Won’t the purge be misconstrued as a revenge considering that the military under GEJ was behind the certificate saga intended to rubbish Buhari before the election?
What has the certificate saga got to do with the criminal diversion of $15 billion, which occurred from 20007-2015? The military officers who allowed the rag tag army of the Boko Haram sect to bomb and kill 25,000 civilians and soldiers, because of corruption ought to have been charged with mutiny under sections 45 and 52 of the Armed Forces Act. The offence of mutiny attracts the death penalty. The suspects are lucky that the Buhari regime has charged them before civilian judges in the Federal High Court. They should not carry their luck too far by engaging in any campaign of calumny against the government for treating them with kid gloves, as it were. No serious minded person can sustain the allegation of revenge as long as the evidence of corruption is overwhelmingly skewed against the indicted military officers.

Can Nigeria afford dispensing with the services of these soldiers in view of the many threat to the stability and unity of the country from many fronts today?
The removal of 38 military officers cannot constitute a threat to political stability or the security of the nation once due process has been followed. The greatest threat to the unity of Nigeria is corruption, poverty, youth unemployment and illiteracy. The young people who have taken up arms against the State are not talking of restructuring. Having been frustrated due to unemployment and illiteracy they want Nigeria balkanised. The military ruled Nigeria for 28 years and compounded the crisis. The military solution cannot solve the crisis of underdevelopment in the country. So the issue of discipline in the armed forces has nothing to do with political stability. In fact, it is a regular phenomenon. Did President Olusegun not remove all serving military officers who had held political appointment under the defunct military regimes? Was he not accused of removing northern officers who constituted the majority of those who were removed?

Looking at the way the anti-corruption war is being prosecuted and the way the military cleansing is being carried out, isn’t the president displaying highhandedness?
Section 15 of the Constitution has imposed a duty on the State to fight corruption. In the case of the Attorney-General of Ondo State vs Attorney General of the Federation, the Supreme Court held that the three tiers of government, that is, Federal, state and local governments are required to fight corruption. But today, only the federal government is fighting corruption. Even the Federal Government is merely scratching the surface of the monster. You cannot seriously combat the menace of corruption without attacking the neocolonial and peripheral capitalist system operated by the government.

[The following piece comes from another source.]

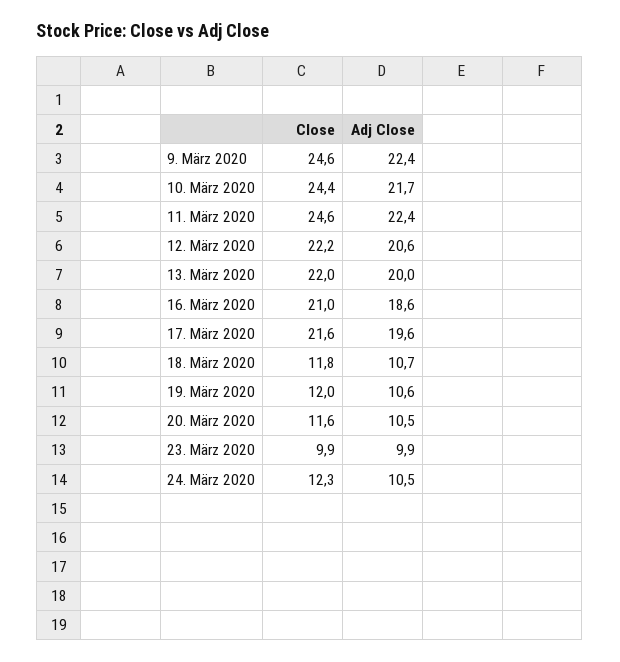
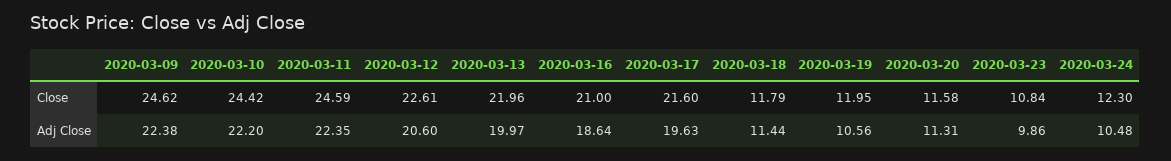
Adj Close, 10. März 2020: 21.7 -> 22.2
Close, 12. März 2020: 22.2 -> 22.61
Adj Close, 18. März 2020: 10.7 -> 11.44
Adj Close, 20. März 2020: 10.5 -> 11.31
Close, 23. März 2020: 9.9 -> 10.84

The drafters of the Constitution knew that corruption couldn’t be tacked under a capitalist economy. Hence it is provided in section16 of the Constitution that the government shall prevent the concentration of the commonwealth in the hands of a few people or a group. So a government that has allowed the status quo to remain cannot be accused of being high handed. In some countries those who are convicted for corruption are executed or sentenced to life imprisonment. But in Nigeria corrupt people are allowed to hire senior lawyers to frustrate their trial, hire hungry people to carry placards around the court premises and hire the media to repeatedly accuse the government of engaging in political persecution of political opponents.